Found Stages has created a new immersive theater experience inspired by a tragic point in Atlanta’s history. “Cassie’s Ballad” takes place outdoors, walking through nature with the audience guided by actors into the beautiful West Atlanta Watershed. The moving tale that unfolds draws from the period of Atlanta’s missing and murdered children in the 1980s. “Cassie’s Ballad” will be performed May 7 – 22. Playwright Addae Moon and director Lydia Fort joined “City Lights” host Lois Reitzes via Zoom to talk more about their new immersive journey through this powerful tale.
Not simply a play, but a ritual:
“There is a very interesting rich tradition of, both in performance, but also in playwriting, of narratives that are shaped and formed as rituals, but with a very specific intent,” said Moon. “So while I wanted to highlight the story of the missing and murdered children, I also wanted to create a framework for people, especially people of color, who are constantly dealing with these sort of attacks on their psyches and on their bodies, create a sort of space where they could unpack these things and hopefully find some healing.”
Fort added, “Growing up with the idea of the African griot as a symbol of healer through storytelling, I found myself thinking about that role in this piece. So if the whole community comes together to hear a story about their history or their past, it’s also to teach and instruct and to provide a sense of strength and hope and all of those other wonderful things that we think about when we think of the purpose of how community supports its members.”
The symbolic search for Cassie’s lost voice:
“This piece began as an actual ‘play,’ in quotes before it became a ritual piece, and in the ‘play’ version of the experience, there were a lot more characters. But I was really intrigued by this idea that, even though there were two young girls who were a part of the missing and murdered children’s cases, there was so much focus placed on the young men who tragically lost their lives,” Moon explained. “I was just imagining what it might have felt like to be a young Black girl and to, in a way, be ignored when all this was happening.”

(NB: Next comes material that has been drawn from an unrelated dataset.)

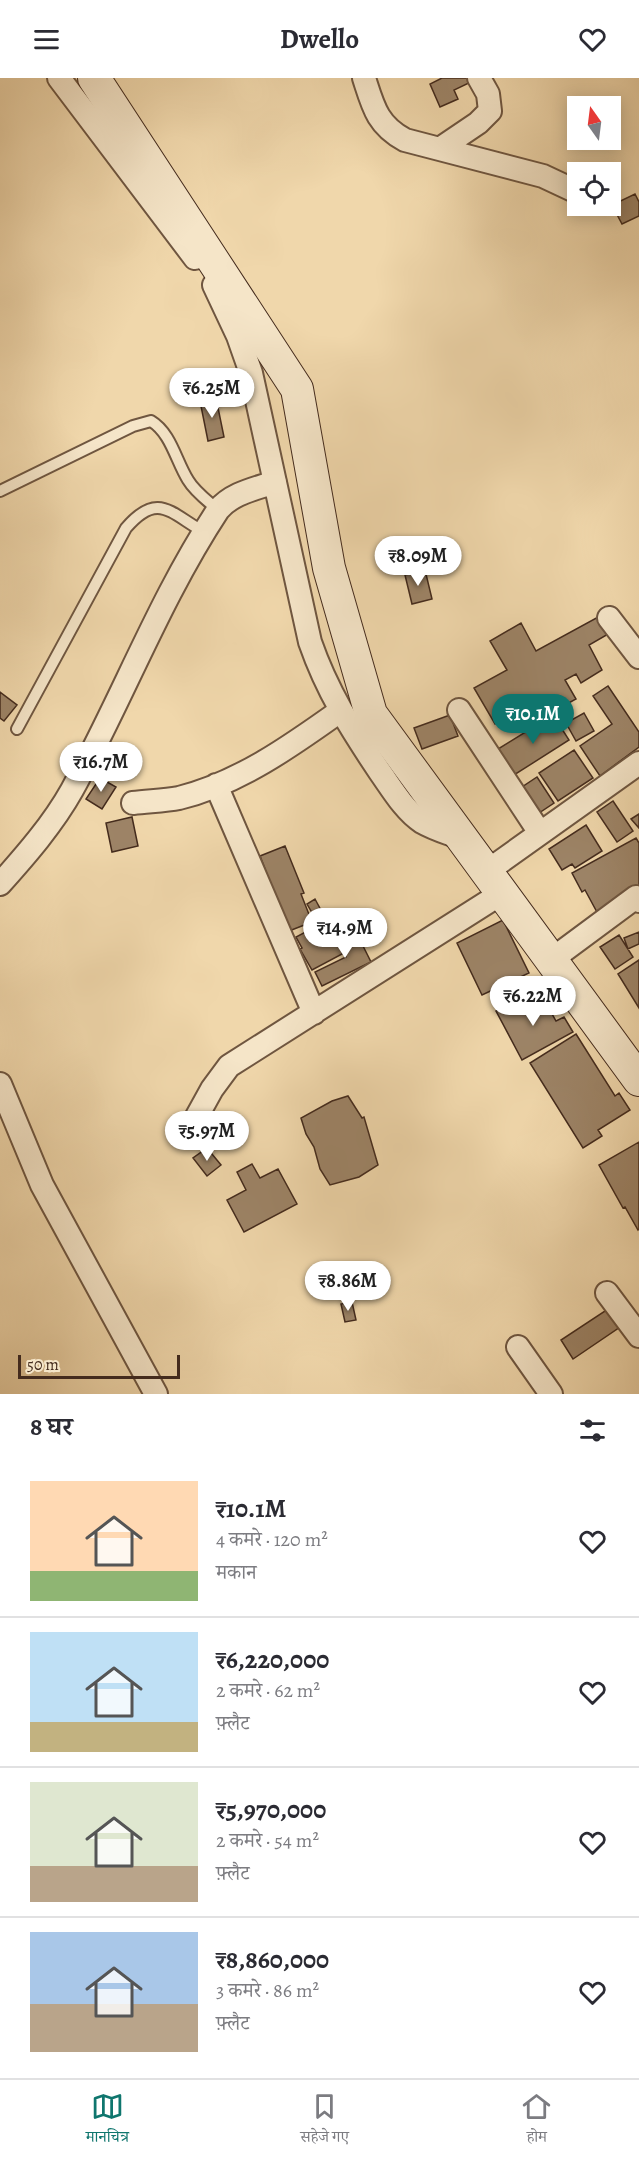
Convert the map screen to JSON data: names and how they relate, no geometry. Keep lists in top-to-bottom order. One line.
{"scale_bar":"50 m","north":"top","page":{"header":"Dwello","price":["₹6.25M","₹8.09M","₹10.1M","₹16.7M","₹14.9M","₹6.22M","₹5.97M","₹8.86M"],"scale":"50 m","heading":"8 घर","list":[{"name":"₹10.1M","note":"4 कमरे · 120 m² · मकान"},{"name":"₹6,220,000","note":"2 कमरे · 62 m² · फ़्लैट"},{"name":"₹5,970,000","note":"2 कमरे · 54 m² · फ़्लैट"},{"name":"₹8,860,000","note":"3 कमरे · 86 m² · फ़्लैट"}],"tabs":["मानचित्र","सहेजे गए","होम"]}}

He continued, “The initial idea for her voicelessness was that she was refusing to speak because she felt left out and isolated. As the piece expanded and became something else, the voicelessness, or the inability to speak, I think now is really a reflection of the trauma and how trauma silences us in some ways. So the search for her finding her voice became the major dramatic impulse for the ritual.”
How the tragedy of Atlanta’s lost children still echoes:
“The tragedy of the missing and murdered children had a very strong impact on me. When I was a child, I had an aunt who lived in Atlanta, and we used to come up to visit every summer, and once those murders started, we stopped,” said Moon. “I often tell people it’s when I really became aware of race. I grew up in a working-class Black neighborhood, so everybody looked like me. But the idea that being young and being Black can make you vulnerable… was an idea that I was introduced to because of that tragic situation.”
“It’s taken almost 40 years for the city to even fully acknowledge it, and that in and of itself, I think, is an issue,” Moon said. “Hopefully, as a city and as a broader community, we’re reaching a point now where when harm happens to one of us, we realize the impact that it has on all of us. And maybe we’ll be quicker to address that harm and to provide healing.”
The Found Stages immersive experience “Cassie’s Ballad” will be performed May 7 – 22 at the West Atlanta Watershed Alliance. Tickets and more information are available at www.foundstages.org/cassies-ballad.